Steve Turner
Former Editor, 5.0 Mustang & Super Fords
October 1, 2004
Photos By: Courtesy Of ATI-Procharger
We didn't lose our eyesight when we saw Athena Barber and her Mach 1 bathed in the fluorescent dyno-cell light, but we did gain new respect for supercharged Mach 1s. Athena has big plans for her black beauty, including wheels, tires, suspension bits, and more, so you might just see more of it in this mag one day.

Horse Sense: ATI recommends forged pistons and 9:1 compression ratios for maximum longevity, with high-octane pump gas and 8-10 pounds of boost. Given that the Mach 1 comes from the factory with hypereutectic pistons and 10:1 compression, we wouldn't advise putting a smaller pulley on the blower unless you build a new short-block first.

Most of us have problems explaining to our girlfriends and wives why it's so important that we modify our perfectly good Mustangs. Let's just say they don't understand our testosterone-fueled urge to make our Mustangs better, stronger, and faster. But despite some of our personal experiences, there are ladies out there who have the need for speed just as badly as we do. One such enthusiast is Athena Barber, who gets her name by way of Greek myth, although she actually resides in the Carolinas. Not only has Athena owned several Mustangs, but she also likes to race them and work on them.

Before you've even seen her, we're already describing your dream girl, right? Well, it gets better. If you've ever been to a Ford race and walked by the Bassani trailer or visited the Bassani Web site, you've probably seen Athena. That's right, she's one of the legendary Bassani babes who's usually there signing posters and making small talk.
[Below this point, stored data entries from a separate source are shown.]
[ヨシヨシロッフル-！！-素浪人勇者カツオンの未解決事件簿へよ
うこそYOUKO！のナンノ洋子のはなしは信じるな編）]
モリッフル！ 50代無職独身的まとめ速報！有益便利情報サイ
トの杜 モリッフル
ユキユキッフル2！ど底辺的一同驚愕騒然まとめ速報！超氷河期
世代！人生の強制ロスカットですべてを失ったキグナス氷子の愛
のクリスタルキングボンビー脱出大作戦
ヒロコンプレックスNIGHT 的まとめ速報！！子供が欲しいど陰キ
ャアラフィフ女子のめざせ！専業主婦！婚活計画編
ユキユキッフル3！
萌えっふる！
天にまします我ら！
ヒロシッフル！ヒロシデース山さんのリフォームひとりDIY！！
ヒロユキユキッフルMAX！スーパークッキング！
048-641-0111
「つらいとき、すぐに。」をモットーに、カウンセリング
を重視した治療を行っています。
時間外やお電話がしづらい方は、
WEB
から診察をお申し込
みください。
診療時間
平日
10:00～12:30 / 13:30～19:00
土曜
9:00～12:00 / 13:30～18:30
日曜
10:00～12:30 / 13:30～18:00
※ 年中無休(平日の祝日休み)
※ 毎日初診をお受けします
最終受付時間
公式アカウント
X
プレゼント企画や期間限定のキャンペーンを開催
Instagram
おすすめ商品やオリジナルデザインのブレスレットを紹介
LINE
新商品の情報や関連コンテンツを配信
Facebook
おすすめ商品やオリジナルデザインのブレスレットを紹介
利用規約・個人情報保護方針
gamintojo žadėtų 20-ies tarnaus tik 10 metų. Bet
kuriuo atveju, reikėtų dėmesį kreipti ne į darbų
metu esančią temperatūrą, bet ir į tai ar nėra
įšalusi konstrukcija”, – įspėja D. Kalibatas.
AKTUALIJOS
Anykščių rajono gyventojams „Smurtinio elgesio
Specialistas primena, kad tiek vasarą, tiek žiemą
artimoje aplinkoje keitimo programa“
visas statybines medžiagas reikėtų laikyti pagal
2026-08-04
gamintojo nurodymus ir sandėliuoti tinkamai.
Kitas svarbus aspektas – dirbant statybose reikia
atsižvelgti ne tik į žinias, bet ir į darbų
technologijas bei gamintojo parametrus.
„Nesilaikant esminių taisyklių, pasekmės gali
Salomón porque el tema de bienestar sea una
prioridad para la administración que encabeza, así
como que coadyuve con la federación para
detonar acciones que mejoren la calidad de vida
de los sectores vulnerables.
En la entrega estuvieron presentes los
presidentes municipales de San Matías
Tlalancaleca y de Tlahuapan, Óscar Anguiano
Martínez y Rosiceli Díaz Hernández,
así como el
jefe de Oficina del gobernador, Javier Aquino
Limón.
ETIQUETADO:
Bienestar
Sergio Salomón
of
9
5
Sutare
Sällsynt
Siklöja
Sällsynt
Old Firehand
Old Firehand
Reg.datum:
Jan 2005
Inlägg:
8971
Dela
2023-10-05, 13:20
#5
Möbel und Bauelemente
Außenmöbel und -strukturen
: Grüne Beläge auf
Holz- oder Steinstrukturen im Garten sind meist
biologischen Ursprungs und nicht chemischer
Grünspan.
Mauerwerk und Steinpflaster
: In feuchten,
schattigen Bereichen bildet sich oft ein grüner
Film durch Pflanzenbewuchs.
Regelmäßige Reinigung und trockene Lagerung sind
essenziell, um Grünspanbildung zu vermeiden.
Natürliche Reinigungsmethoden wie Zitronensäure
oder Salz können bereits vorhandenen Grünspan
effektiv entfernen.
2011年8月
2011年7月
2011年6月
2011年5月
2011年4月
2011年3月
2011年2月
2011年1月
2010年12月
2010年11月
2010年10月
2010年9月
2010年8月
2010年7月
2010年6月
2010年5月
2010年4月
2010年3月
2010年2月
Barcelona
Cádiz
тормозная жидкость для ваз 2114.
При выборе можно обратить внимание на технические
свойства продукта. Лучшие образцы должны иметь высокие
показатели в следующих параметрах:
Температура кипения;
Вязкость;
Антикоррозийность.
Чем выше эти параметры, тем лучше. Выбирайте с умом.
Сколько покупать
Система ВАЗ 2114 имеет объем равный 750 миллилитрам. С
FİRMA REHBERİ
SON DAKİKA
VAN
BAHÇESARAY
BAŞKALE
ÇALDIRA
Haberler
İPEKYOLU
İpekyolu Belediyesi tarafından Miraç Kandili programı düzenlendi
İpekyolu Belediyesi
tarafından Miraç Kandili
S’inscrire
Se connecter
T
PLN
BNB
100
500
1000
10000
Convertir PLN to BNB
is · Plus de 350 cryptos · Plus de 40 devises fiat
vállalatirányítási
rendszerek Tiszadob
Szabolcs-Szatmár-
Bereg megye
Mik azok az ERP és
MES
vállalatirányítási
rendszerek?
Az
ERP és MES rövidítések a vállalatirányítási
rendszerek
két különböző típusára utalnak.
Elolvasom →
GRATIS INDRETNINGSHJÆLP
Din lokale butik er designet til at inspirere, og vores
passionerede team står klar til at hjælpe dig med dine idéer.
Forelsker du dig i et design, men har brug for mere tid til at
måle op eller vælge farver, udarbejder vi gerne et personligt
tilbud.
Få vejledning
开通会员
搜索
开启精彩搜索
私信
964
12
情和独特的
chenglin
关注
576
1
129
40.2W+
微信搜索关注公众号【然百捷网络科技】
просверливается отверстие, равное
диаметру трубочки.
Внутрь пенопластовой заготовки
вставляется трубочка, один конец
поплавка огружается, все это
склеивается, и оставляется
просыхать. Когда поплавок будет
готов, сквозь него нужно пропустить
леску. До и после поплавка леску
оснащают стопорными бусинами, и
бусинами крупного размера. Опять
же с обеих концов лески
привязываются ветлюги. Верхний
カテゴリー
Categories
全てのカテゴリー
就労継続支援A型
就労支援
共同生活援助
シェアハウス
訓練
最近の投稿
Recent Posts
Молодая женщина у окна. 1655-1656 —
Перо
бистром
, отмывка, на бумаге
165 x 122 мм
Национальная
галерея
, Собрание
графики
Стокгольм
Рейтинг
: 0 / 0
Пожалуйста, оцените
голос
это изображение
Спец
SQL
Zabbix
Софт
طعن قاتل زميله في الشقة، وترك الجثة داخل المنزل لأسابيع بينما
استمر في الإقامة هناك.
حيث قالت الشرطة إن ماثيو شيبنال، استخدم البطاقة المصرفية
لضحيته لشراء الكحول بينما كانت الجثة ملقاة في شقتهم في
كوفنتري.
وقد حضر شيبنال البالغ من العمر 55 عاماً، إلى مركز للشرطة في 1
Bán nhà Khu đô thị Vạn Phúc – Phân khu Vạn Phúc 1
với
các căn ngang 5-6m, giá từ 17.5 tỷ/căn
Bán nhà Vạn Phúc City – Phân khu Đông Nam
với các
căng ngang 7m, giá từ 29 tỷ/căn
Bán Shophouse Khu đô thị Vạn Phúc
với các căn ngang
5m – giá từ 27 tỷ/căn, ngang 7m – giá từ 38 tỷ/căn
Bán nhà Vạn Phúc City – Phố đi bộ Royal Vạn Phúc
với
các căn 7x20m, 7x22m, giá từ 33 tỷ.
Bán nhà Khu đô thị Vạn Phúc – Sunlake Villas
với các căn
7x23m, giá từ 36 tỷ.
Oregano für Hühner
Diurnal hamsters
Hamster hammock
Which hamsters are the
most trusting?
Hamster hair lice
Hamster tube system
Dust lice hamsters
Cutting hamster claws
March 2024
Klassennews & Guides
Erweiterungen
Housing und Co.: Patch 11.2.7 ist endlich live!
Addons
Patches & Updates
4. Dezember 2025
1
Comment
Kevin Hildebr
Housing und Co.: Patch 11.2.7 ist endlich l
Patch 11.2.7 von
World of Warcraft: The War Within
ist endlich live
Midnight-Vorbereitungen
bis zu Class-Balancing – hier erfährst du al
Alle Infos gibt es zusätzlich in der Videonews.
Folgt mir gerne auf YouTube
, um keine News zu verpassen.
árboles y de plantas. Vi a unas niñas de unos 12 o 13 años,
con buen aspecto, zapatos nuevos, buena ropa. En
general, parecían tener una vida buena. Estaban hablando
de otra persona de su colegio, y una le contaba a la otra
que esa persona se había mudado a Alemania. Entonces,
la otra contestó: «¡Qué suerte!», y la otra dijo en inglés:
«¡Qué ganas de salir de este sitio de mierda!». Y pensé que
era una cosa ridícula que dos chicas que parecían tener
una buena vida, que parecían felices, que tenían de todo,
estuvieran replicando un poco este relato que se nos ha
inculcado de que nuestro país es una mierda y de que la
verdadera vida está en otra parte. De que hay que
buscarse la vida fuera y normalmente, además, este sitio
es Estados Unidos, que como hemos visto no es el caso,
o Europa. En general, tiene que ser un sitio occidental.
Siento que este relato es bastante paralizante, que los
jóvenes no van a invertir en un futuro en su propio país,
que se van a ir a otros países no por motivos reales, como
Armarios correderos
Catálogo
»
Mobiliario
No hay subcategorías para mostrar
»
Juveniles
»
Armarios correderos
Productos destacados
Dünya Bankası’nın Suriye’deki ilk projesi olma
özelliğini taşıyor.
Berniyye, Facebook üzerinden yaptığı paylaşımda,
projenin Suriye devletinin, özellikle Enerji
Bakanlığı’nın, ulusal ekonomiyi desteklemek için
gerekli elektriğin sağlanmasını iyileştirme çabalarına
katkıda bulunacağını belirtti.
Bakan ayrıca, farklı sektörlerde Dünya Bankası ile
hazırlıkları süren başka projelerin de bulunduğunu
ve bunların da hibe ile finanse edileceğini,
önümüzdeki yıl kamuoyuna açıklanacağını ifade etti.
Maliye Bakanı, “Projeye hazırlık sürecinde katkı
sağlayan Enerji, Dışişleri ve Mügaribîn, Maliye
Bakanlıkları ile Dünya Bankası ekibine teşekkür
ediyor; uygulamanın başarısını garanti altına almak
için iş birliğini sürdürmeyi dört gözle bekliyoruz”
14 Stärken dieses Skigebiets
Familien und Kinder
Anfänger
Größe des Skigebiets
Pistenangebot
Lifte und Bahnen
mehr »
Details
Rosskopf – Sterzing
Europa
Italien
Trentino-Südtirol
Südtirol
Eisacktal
If you've had a chance to talk to her, you know she's nice too. Scary-all that in the same gal. It's a bit hard to believe.

Athena Barber (left)

Knowing what you do about Athena now, it's easy to believe that when her Fox Mustang was lost to an unfortunate accident, she wanted to replace it with another. That Mustang was a new Mach 1. It's a fast car out of the box, but Athena wanted to make it faster. A Bassani exhaust system was a slam-dunk, but, of course, Athena wanted more. She had thoughts of supercharging, and she used to live not far from ProCharger's Lenexa, Kansas, headquarters. We had long wanted to try the intercooled ProCharger on a Mach 1, so when we heard about Athena's potential project, we decided to follow along.

As it turned out, Athena even helped ATI's Jet Car Jeremy Jensen with the installation of the exhaust and blower kit, with impressive results.

After the obligatory positive-battery-cable disconnection, it's necessary to remove the coolant overflow tank from its mounts and slide it out of the way to create some working space. You needn't disconnect hoses; just slide the tank out of the way. After doing so, Athena removes the Shaker scoop from its mounts atop the intake.

Next is the removal of the entire factory air-inlet system, including the airbox, the mass air meter, the inlet duct, the PCV hose, and the Shaker-to-airbox duct. Don't put the mass air too far away, however, as you'll be transferring it to the ProCharger tubing. And you'll probably want to keep the assorted inlet pieces, should you ever want to sell your limited-production Mach 1 down the road.